▸ **Document section**:

BEGIN

The Great Barrier Reef Coral Bleaching Event is More Widespread Than Thought

Great Barrier Reef

The Great Barrier Reef appears to be even more damaged due to the intense coral bleaching. Aerial surveys spotted the damaged area off the east of Australia. Researchers are concerned as such an event is the third one in five years.

Bleaching has affected all three regions of the world’s most extensive coral reef system. Currently, it is so widespread that researchers are uncertain about the coral reef’s future. The air surveys of 1,036 reefs in the last two weeks spotted bleached coral in the southern, central, and northern regions.

The Great Barrier Reef Suffers Another Coral Bleaching Event

The Great Barrier Reef comprises up to 2,900 separate reefs and 900 islands. It is impossible to recover the bleached reefs because we don’t have enough time between all the bleaching events. Professor Terry Hughes from the James Cook University detailed: “We have already seen the first example of back-to-back bleaching – in the consecutive summers of 2016 and 2017.”

The bleaching events spared only a few reefs, as it becomes more widespread. Last month, the researchers found that the reef was troubled by a severe period of heat. The bleaching events were the most extensive so far. The ocean temperatures over the following weeks will be vital to how the reef recovers from such heat-induced coral bleaching.

Ocean temperatures of most of the reef were measured, and the results showed 0.5 to 1.5 degrees Celsius above the March average. In some areas of the marine park in the south neat to the shore that escaped the damages of previous bleachings, the situation was different.

The temperatures were 2 to 3 degrees Celsius above the norm. The authority got over 250 reports of trackings of coral bleaching due to increased ocean temperatures during a strangely hot February. As the warming continues, the future of the Great Barrier Reef is in danger.

END

▸ **Given entries**:
BEGIN

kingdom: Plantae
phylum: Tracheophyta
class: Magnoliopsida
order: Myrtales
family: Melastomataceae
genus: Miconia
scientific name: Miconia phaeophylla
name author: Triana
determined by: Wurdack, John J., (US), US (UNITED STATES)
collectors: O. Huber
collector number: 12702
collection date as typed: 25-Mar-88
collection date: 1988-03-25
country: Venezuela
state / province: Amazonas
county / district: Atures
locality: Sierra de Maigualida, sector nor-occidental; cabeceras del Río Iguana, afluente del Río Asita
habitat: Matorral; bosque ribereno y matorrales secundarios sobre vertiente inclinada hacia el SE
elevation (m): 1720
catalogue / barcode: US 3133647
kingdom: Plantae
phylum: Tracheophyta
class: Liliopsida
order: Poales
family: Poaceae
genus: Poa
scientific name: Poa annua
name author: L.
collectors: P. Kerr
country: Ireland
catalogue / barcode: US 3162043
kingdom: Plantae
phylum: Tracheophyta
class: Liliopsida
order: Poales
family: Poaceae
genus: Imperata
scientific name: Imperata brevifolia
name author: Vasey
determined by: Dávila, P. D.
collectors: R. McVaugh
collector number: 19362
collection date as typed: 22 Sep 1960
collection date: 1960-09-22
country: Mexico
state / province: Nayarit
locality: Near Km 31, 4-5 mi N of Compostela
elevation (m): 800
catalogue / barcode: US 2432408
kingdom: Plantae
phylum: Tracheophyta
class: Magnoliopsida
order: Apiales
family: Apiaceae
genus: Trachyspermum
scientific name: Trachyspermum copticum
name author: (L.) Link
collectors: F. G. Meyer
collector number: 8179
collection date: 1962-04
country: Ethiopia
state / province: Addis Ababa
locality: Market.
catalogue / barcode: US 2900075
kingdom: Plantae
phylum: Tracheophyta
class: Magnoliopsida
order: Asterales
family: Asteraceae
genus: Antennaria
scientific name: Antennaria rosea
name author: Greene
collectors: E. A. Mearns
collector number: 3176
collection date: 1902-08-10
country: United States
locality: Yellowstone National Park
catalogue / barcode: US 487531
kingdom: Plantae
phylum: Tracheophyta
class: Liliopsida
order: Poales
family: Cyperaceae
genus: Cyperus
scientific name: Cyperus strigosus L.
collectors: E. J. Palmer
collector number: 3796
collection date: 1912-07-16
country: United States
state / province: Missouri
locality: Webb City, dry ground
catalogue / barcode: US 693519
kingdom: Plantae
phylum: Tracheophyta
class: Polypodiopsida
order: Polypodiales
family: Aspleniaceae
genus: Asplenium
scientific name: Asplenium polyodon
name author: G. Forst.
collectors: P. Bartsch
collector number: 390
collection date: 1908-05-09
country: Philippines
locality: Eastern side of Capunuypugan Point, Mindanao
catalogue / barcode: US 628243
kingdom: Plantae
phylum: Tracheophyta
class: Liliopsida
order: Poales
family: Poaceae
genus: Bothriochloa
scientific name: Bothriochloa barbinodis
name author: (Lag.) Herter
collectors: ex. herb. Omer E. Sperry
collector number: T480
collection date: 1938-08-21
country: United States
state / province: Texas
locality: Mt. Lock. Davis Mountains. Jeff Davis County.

END

▸ **Tasks for this exercise**:
(a) According to the article on Great Barrier Reef coral bleaching, why is it impossible for the bleached reefs to recover? Respond in one to three sentences.
(b) Transcribe the part of the article that opens with the words containing "The Great Barrier Reef comprises" and closes with "heat-induced coral bleaching.".
The items have no connection to the article.

▸ **List of solutions**:
(a) The bleached reefs cannot recover because there is not enough time between the bleaching events.

(b)
The Great Barrier Reef comprises up to 2,900 separate reefs and 900 islands. It is impossible to recover the bleached reefs because we don’t have enough time between all the bleaching events. Professor Terry Hughes from the James Cook University detailed: “We have already seen the first example of back-to-back bleaching – in the consecutive summers of 2016 and 2017.”

The bleaching events spared only a few reefs, as it becomes more widespread. Last month, the researchers found that the reef was troubled by a severe period of heat. The bleaching events were the most extensive so far. The ocean temperatures over the following weeks will be vital to how the reef recovers from such heat-induced coral bleaching.